> [PROVIDED TEXT]

Thursday, October 25, 2012

PRESERVING APPEARANCES


In all the much-rain and hail-laced plants and soggy leaves clinging to every inch of patio, yard, cars, roofs and shoes as you come in the house, and with my general indolence and can’t-get-going which cloudy gray dampened days engender, I just HAVE to let somebody know there’s something GRACIOUS going on around here.  Amongst several such niceties, a small jewel-of-a-moment from the past week:


 
 

The jars of home-canned marvels brought by our September guests Ben and Lil were absolutely beautiful.   And amongst them was a jar of Brown Turkey Figs (first I’d ever eaten, unless there were some amongst all the jars that we canned together LAST year).   These are stained-glass sunshine.
 
They were an absolutely divine---luscious and tender and dripping with that lovely syrup, and we ate them with a nice cheese plate, all the rich and heavy and sharp and musty cheeses enhanced by the bites of fig. 

 


There’s a velvety Gouda in there, a Morbier with its tell-tale little stripe of ash, a Stilton with dried cranberries, a St. Andre Triple, and a “cow’s milk” wedge, silky and sharp like I’d imagine a young Parmigianna, before the wheels are set to rest on the curing shelves.

> [ENTRIES SHOWN]

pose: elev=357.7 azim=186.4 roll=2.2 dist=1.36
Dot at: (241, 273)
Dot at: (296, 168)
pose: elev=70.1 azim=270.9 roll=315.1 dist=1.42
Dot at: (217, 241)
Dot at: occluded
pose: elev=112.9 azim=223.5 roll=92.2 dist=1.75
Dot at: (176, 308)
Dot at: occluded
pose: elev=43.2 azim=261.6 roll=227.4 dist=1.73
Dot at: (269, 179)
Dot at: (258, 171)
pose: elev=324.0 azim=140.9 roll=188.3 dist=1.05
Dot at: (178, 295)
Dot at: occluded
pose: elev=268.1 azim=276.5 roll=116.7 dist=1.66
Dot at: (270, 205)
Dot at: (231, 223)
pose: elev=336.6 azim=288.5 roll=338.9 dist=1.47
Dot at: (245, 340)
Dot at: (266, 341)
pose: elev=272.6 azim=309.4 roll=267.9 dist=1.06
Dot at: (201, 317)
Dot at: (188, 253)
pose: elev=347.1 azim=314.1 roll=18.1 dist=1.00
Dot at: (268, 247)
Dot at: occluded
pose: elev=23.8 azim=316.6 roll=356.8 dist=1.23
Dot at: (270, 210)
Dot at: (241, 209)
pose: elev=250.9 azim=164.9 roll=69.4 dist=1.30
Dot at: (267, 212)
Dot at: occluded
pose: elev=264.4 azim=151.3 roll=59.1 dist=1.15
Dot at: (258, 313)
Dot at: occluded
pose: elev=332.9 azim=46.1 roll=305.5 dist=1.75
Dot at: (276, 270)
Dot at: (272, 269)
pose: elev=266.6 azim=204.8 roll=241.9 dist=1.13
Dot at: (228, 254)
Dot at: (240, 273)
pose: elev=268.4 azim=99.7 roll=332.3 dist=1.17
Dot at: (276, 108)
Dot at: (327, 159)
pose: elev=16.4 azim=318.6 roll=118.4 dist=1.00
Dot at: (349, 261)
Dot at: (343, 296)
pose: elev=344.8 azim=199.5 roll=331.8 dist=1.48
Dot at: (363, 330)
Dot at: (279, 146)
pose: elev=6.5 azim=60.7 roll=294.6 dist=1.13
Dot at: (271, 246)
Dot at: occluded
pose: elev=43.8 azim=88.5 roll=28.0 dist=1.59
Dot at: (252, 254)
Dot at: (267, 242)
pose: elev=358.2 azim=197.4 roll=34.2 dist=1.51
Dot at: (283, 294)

> [WORK ITEM A]
According to the post about home-canned figs, why does the writer feel the need to tell someone that something gracious is happening? Answer in one to three sentences.
> [WORK ITEM B]
Reproduce word for word the part of the post about home-canned figs starting with "The jars of" and going on through "are stained-glass sunshine.".
> [WORK ITEM C]
Write what comes next in the post about home-canned figs, picking up after its final sentence.
The records were taken from a separate source.

> [RESPONSE AREA A]
Rain and hail have left soggy leaves and battered plants on every patio, yard, car, roof and shoe. The cloudy, gray, damp days have also left the writer feeling idle and unable to get going. Against that backdrop, the writer has to let somebody know that something gracious is going on.

> [RESPONSE AREA B]
The jars of home-canned marvels brought by our September guests Ben and Lil were absolutely beautiful.   And amongst them was a jar of Brown Turkey Figs (first I’d ever eaten, unless there were some amongst all the jars that we canned together LAST year).   These are stained-glass sunshine.

> [RESPONSE AREA C]
The block in the middle is a little piece cut from an immense wheel of “fig paste studded with almonds” at the cheese shop.   That one was absolutely unnecessary, just sort of dark-flavored, with the tooth-yanking consistency of an old-fashioned Slo-Poke bar.

 

I resisted the urge to pick up a fig by its stem and drop it into my open mouth, with the juices running and the fig-flesh a soft mouthful. Instead,  I cut tiny wedges like cantaloupe smiles, lifting them with the point of my small knife, and they were a superb combination with all of the cheeses.

 

We haven’t yet opened any of the preserves---we’re saving them for a frosty night, when we’ll crank up the old Franklin to slide in the first pan of catheads of the season.   Those are special occasions all on their own.



3 comments:

  1. A pleasure visiting your blog. I dearly love figs. Especially, preserves. The Texas heat kept ours around here frommaking good. Enjoy yours.

    ReplyDelete
  2. Hello Rachel:
    'Stained glass sunshine'. What an absolutely wonderful description for your jar of preserved figs. Pure poetry, as of course is so much of your writing in all of your posts. And those cheeses, so very tempting. We are giving a small dinner party tonight and they would be just perfect for a cheese course. Oh well!!

    Have a really marvellous weekend.

    ReplyDelete
  3. Beautiful! That is exactly how I want to devour my figs! Now, if only I had a Caro to advise me on my cheese selections! We still talk about the lovely one she put together for our P'burgh visit!